Baltimore’s scene took a blow with the closing of the Paradox in February 2017, the long-time hub for deep house music collectives like Deep Sugar, host to some of the genre’s biggest voices like the late K-Swift and Rod Lee, and the place where DJs Scott Henry and Charles Feelgood built their Thursday night Fever parties into one of the Mid-Atlantic’s biggest raves in the 1990s.

The Darkroom, Diskobar, The Eagle, 1722 and any number of friends’ living rooms and basements represent current landmarks in Baltimore’s landscape of underground music venues. But, it’s not what it once was, say the Elders.

“I used to be able to tell you five parties to hit on a Thursday, all with great DJs,” Danny said.

And now?

“There are still people pushing this movement forward and doing well. Some of the OG players are sharing their history of the music and their progression. Some are mixing with younger DJs, and upcoming crews. They’re all working hard to keep the scene alive,” Katie said.

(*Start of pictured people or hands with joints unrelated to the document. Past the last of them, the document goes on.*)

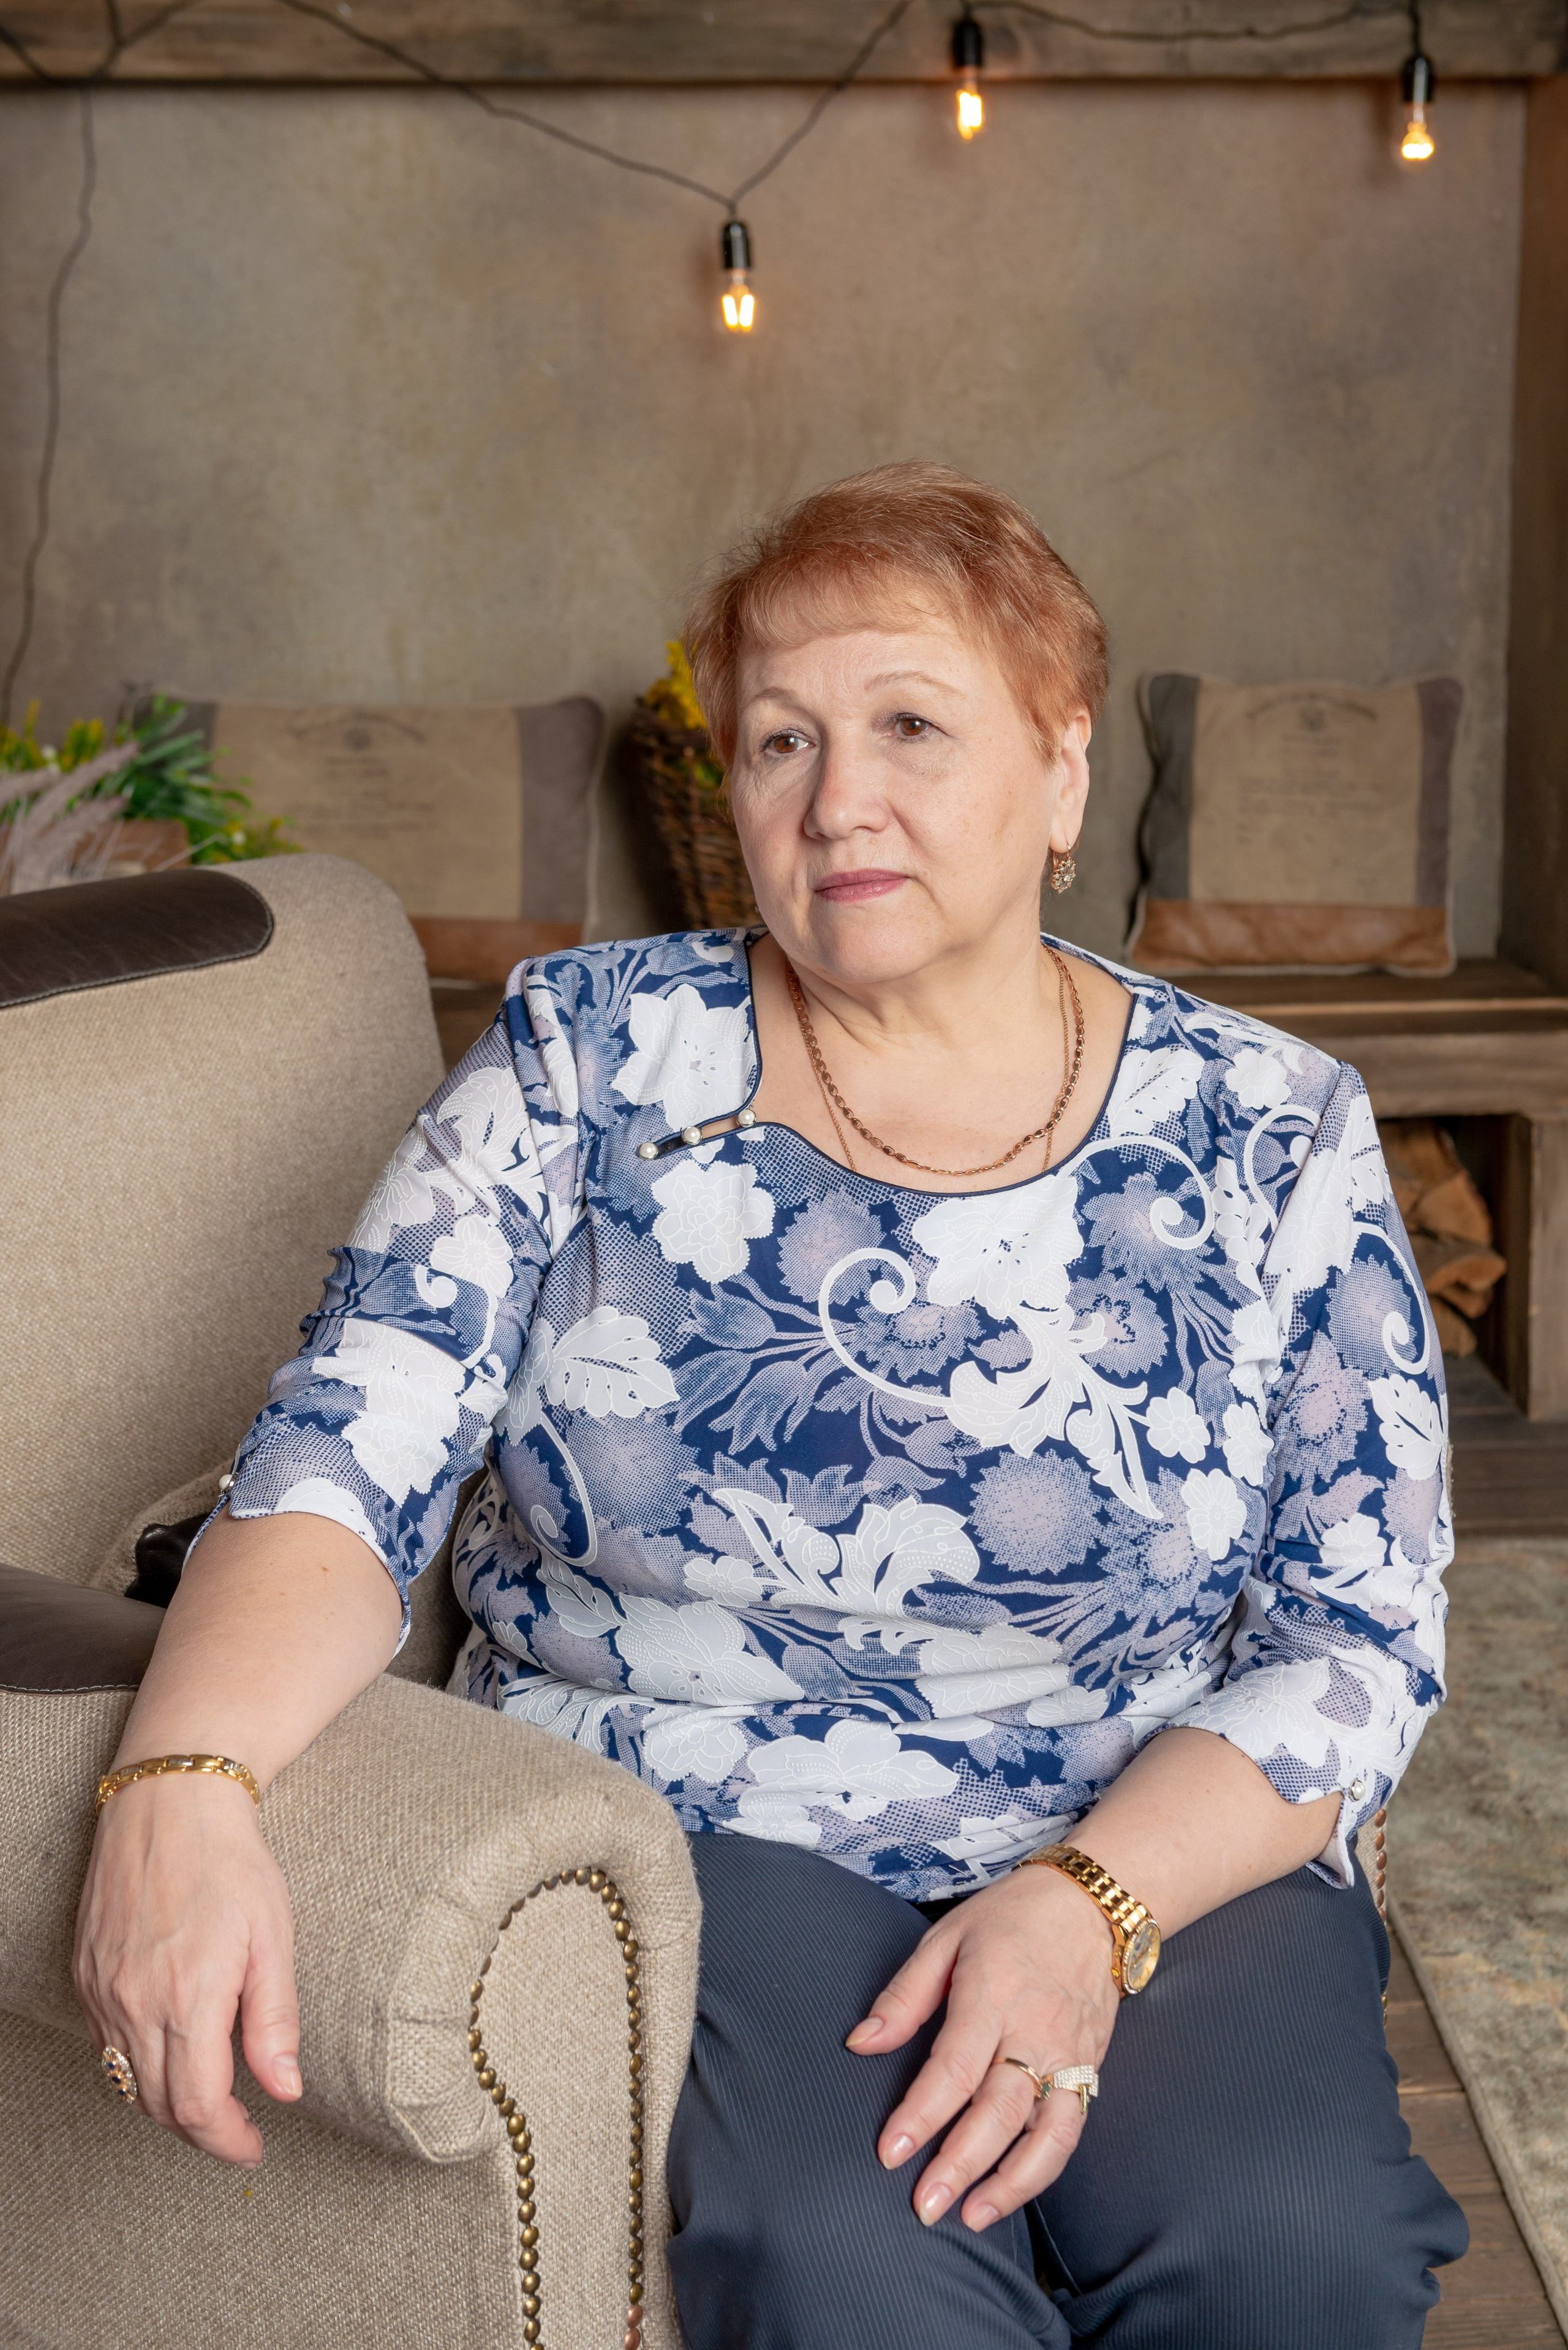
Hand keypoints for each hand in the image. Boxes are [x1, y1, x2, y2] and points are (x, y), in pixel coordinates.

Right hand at [73, 1776, 301, 2165]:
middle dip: (201, 2132)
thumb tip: (285, 2091)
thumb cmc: (231, 1863)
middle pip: (160, 2106)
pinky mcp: (85, 1975)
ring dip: (168, 2106)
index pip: (199, 2107)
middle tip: (238, 2132)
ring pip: (127, 2083)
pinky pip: (105, 2047)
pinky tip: (169, 2057)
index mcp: (187, 1997)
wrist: (168, 1803)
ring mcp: (102, 1991)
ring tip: (210, 2103)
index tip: (254, 2146)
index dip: (227, 2141)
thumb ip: (275, 2020)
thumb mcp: (274, 1937)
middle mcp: (134, 2003)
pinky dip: (136, 2069)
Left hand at [846, 1865, 1119, 2230]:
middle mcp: (1035, 2030)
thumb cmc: (1009, 1919)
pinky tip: (1011, 2191)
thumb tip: (860, 2044)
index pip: (954, 2067)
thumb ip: (904, 1996)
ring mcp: (1069, 2053)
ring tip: (971, 2216)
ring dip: (1010, 2183)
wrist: (1093, 1905)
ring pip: (1046, 2132)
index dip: (921, 2114)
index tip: (889, 2152)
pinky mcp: (1091, 2067)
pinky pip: (1071, 2129)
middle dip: (960, 2163)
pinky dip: (1043, 2167)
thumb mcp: (945, 1938)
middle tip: (924, 2206)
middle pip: (999, 2109)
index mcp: (993, 1993)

But there are bigger things at work, which in sum, have contributed to the changes in the scene, the Elders say. Big things like gentrification, stigmas of nightlife, the proliferation and subsequent watering down of the underground culture and shifts in music styles (read: EDM).

“It’s this addiction to immediate gratification,“ Danny said. “Everything we want is at our fingertips, and we stopped investing time to cultivate something real. Can you fall in love with something that you can have immediately? Before, there was build up, and the feeling that there wasn’t anything anywhere else.”

And of course, there’s the inevitable changes that happen as one generation moves into the spotlight, and the seminal generation follows new passions – like a hair salon.

“I suppose even if I could tell you about five hot parties on a Thursday night, we wouldn’t be at them,” Danny said, smile beaming. “We’re business owners now.”

Despite the closure of Paradox in 2017, Deep Sugar has remained strong, taking up residency at D.C.’s U Street Music Hall, with occasional after hour parties at 1722. The collective is made up of international dance music recording artist Ultra Naté, DJ Lisa Moody, Wayne Davis and key friends, DJs and artists from Baltimore like the Elders who made a commitment to give something back to the scene and keep it thriving.

“Meaning it goes beyond being just another party but more of a cultural and spiritual experience. A safe space to tune the stress and cares of the world out and let your soul soar,” Ultra Naté said in a post on Deep Sugar’s Facebook page.

“It’s about the movement,” Katie said.

The Paradox may have closed, but the disco ball that hung famously from its ceiling, now hangs in Soul Love, an homage to the club relic, and a vote of credibility to the Elders’ place in the history of Baltimore’s house music scene.

Now and days, local underground music heavyweights like Matmos, Dan Deacon, Rye Rye, Animal Collective, and TT The Artist are often the go-tos for media coverage of the scene, and were the featured names when Vice’s music channel Noisey took their “Made in America” series to Baltimore in 2014.

The episode played up our city’s reputation for “eccentric” artistry, a certain willpower that’s required to hunt and find our pockets of “vibrant DIY culture,” and the racially-charged third rail that Baltimore’s art and music remains hitched to with an electrifying current that pulses through our song lyrics, visual art, and literature leaving people shocked and (hopefully) woke. Eccentric, DIY and racially-charged – descriptors that are attached to Baltimore so often, they’ve become a baseline identity rarely investigated.

When you hear The Elders’ tell their story, the story of Soul Love, you’re getting more than a chronological detailing of a mom and pop business launch. At the risk of reaching for an obvious metaphor, The Elders, young as they are, are seniors in Baltimore’s modern day underground music scene who embody a certain wisdom and history of this city’s efforts to build a movement, and one they are continuing in a new form – a hair salon with a disco ball.

“It’s not about ‘doing it yourself,’” Katie said. “It’s a community thing. It’s people who commit time, money and soul-love to create an experience and community, just for the sake of the experience and community.”